[Saved data entries]
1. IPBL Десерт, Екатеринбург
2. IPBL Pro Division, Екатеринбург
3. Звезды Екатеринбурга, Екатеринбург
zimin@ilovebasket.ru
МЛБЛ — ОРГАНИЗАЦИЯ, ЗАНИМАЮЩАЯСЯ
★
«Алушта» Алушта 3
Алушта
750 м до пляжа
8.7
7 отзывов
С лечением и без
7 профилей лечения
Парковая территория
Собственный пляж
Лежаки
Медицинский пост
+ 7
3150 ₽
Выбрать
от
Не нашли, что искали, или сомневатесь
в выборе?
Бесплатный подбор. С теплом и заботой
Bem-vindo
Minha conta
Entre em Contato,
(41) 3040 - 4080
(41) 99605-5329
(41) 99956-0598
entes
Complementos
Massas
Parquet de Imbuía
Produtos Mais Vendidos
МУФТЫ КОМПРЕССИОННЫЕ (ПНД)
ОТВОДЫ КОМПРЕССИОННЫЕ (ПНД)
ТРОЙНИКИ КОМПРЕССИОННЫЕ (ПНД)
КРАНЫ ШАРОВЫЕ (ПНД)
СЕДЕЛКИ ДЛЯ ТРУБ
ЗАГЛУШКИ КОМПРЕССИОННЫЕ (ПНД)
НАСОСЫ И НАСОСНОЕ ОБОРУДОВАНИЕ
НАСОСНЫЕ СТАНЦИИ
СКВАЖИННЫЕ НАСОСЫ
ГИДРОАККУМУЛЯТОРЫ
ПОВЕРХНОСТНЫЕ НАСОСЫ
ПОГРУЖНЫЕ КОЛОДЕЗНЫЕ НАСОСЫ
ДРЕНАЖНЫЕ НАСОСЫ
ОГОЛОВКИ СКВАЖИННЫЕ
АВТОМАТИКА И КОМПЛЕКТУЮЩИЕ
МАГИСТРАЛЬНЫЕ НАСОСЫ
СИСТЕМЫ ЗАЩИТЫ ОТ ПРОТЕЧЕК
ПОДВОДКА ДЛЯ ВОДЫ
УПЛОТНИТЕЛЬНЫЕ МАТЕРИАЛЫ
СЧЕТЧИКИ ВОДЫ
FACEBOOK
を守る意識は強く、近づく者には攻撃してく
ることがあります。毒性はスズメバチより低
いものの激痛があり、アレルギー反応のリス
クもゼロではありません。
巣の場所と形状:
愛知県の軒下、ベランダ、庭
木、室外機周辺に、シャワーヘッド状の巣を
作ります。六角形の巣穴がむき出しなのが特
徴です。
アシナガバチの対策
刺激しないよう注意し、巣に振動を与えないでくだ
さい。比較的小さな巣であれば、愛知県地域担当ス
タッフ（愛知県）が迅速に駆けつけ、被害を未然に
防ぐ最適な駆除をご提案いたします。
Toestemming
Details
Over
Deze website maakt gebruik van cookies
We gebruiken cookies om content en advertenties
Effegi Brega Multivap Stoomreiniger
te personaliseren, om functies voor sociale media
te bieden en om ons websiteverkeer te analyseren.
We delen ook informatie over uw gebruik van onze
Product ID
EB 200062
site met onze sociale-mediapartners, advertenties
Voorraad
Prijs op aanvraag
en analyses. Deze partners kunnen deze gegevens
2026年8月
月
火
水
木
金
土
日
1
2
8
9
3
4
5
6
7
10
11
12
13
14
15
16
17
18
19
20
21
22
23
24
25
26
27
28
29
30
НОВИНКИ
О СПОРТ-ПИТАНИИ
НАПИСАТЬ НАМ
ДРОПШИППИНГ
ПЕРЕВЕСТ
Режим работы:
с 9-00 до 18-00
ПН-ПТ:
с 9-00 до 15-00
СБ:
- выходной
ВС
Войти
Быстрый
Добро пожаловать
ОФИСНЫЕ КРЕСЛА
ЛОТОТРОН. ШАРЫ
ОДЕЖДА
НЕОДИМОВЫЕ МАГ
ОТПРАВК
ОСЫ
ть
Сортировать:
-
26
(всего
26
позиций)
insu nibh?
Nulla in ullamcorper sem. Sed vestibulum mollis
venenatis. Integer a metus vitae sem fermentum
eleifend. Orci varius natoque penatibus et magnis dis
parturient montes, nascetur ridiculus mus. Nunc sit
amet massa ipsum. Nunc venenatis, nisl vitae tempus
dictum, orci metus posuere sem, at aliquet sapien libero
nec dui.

TO DO:
Please quote exactly the lines from the one containing "クもゼロではありません。" through the last line of the records above, both included, and nothing else.

COMPLETED TASK:
クもゼロではありません。
巣の場所と形状:
愛知県の軒下、ベランダ、庭
木、室外機周辺に、シャワーヘッド状の巣を
作ります。六角形の巣穴がむき出しなのが特
徴です。
アシナガバチの対策
刺激しないよう注意し、巣に振動を与えないでくだ
さい。比較的小さな巣であれば、愛知県地域担当ス
タッフ（愛知県）が迅速に駆けつけ、被害を未然に
防ぐ最適な駆除をご提案いたします。
Toestemming
Details
Over
Deze website maakt gebruik van cookies
We gebruiken cookies om content en advertenties
Effegi Brega Multivap Stoomreiniger
te personaliseren, om functies voor sociale media
te bieden en om ons websiteverkeer te analyseren.
We delen ook informatie over uw gebruik van onze
Product ID
EB 200062
site met onze sociale-mediapartners, advertenties
Voorraad
Prijs op aanvraag
en analyses. Deze partners kunnen deze gegevens
2026年8月
月
火
水
木
金
土
日
1
2
8
9
3
4
5
6
7
10
11
12
13
14
15
16
17
18
19
20
21
22
23
24
25
26
27
28
29
30
НОВИНКИ
О СПОРТ-ПИТАНИИ
НАПИСАТЬ НАМ
ДРОПШИППИНГ
ПЕРЕВЕСТ
Режим работы:
с 9-00 до 18-00
ПН-ПТ:
с 9-00 до 15-00
СБ:
- выходной
ВС
Войти
Быстрый
Добро пожаловать
ОФИСНЫЕ КРЕСЛА
ЛОТОТРОН. ШАРЫ
ОДЕЖДА
НЕОДИМОВЫЕ МАГ
ОТПРАВК
ОСЫ
ть
Сортировать:
-
26
(всего
26
позиций)
insu nibh?
Nulla in ullamcorper sem. Sed vestibulum mollis
venenatis. Integer a metus vitae sem fermentum
eleifend. Orci varius natoque penatibus et magnis dis
parturient montes, nascetur ridiculus mus. Nunc sit
amet massa ipsum. Nunc venenatis, nisl vitae tempus
dictum, orci metus posuere sem, at aliquet sapien libero
nec dui.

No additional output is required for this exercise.